Token pruning happens at the shard level. While this should result in the same tokens being labeled as insignificant across shards, this is not guaranteed based on the composition of each shard. Therefore, if you are running sparse_vector
with a pruning_config
on a multi-shard index, we strongly recommend adding a Rescore filtered search results function with the tokens that were originally pruned from the query.
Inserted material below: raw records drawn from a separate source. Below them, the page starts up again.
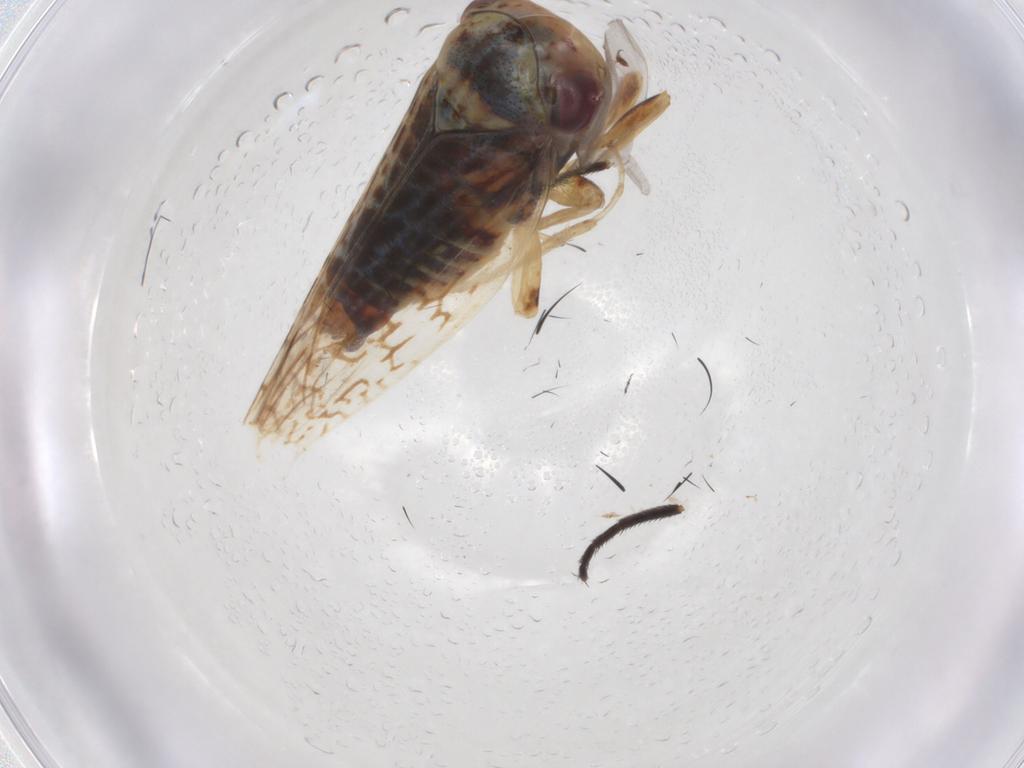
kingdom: Animalia
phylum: Arthropoda
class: Insecta
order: Hemiptera
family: Cicadellidae
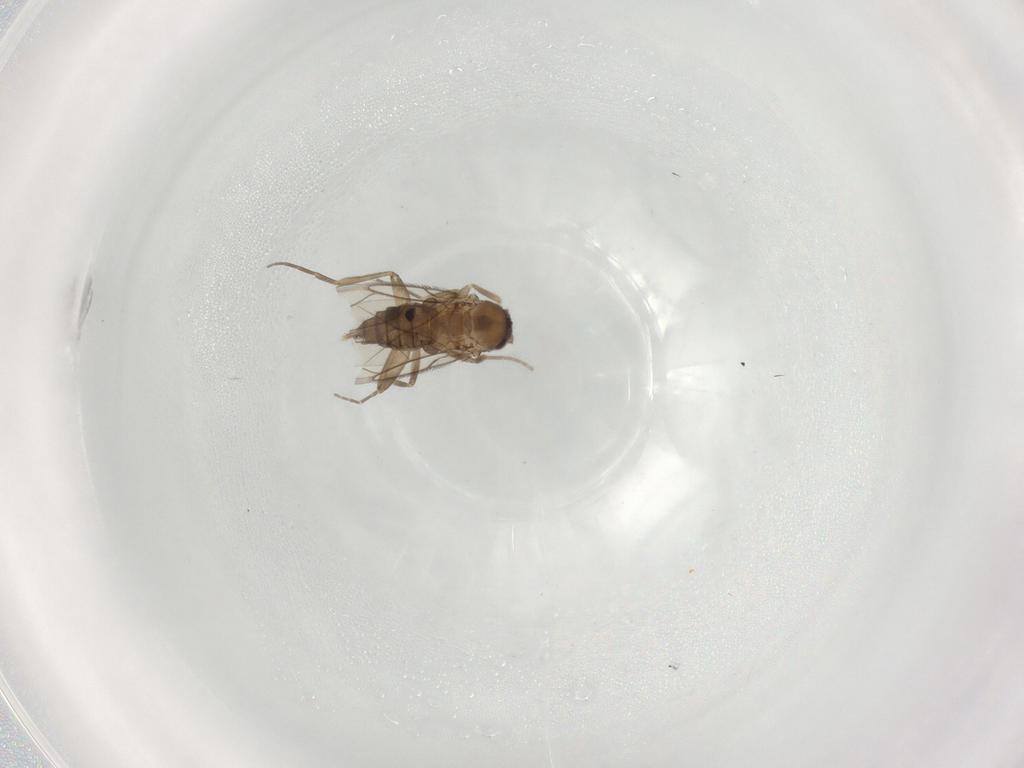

This will help mitigate any shard-level inconsistency with pruned tokens and provide better relevance overall.
resp = client.search(
index="my-index",
query={
"sparse_vector": {
"field": "ml.tokens",
"inference_id": "my-elser-model",
"query": "How is the weather in Jamaica?",
"prune": True,
"pruning_config": {
"tokens_freq_ratio_threshold": 5,
"tokens_weight_threshold": 0.4,
"only_score_pruned_tokens": False
}
}
},
rescore={
"window_size": 100,
"query": {
"rescore_query": {
"sparse_vector": {
"field": "ml.tokens",
"inference_id": "my-elser-model",
"query": "How is the weather in Jamaica?",
"prune": True,
"pruning_config": {
"tokens_freq_ratio_threshold": 5,
"tokens_weight_threshold": 0.4,
"only_score_pruned_tokens": True
}
}
}
}
},
)
print(resp)
const response = await client.search({
index: "my-index",
query: {
sparse_vector: {
field: "ml.tokens",
inference_id: "my-elser-model",
query: "How is the weather in Jamaica?",
prune: true,
pruning_config: {
tokens_freq_ratio_threshold: 5,
tokens_weight_threshold: 0.4,
only_score_pruned_tokens: false,
},
},
},
rescore: {
window_size: 100,
query: {
rescore_query: {
sparse_vector: {
field: "ml.tokens",
inference_id: "my-elser-model",
query: "How is the weather in Jamaica?",
prune: true,
pruning_config: {
tokens_freq_ratio_threshold: 5,
tokens_weight_threshold: 0.4,
only_score_pruned_tokens: true,
},
},
},
},
},
});
console.log(response);
GET my-index/_search
{
"query":{
"sparse_vector":{
"field": "ml.tokens",
"inference_id": "my-elser-model",
"query":"How is the weather in Jamaica?",
"prune": true,
"pruning_config": {
"tokens_freq_ratio_threshold": 5,
"tokens_weight_threshold": 0.4,
"only_score_pruned_tokens": false
}
}
},
"rescore": {
"window_size": 100,
"query": {
"rescore_query": {
"sparse_vector": {
"field": "ml.tokens",
"inference_id": "my-elser-model",
"query": "How is the weather in Jamaica?",
"prune": true,
"pruning_config": {
"tokens_freq_ratio_threshold": 5,
"tokens_weight_threshold": 0.4,
"only_score_pruned_tokens": true
}
}
}
}
}
}
When performing cross-cluster search, inference is performed on the local cluster.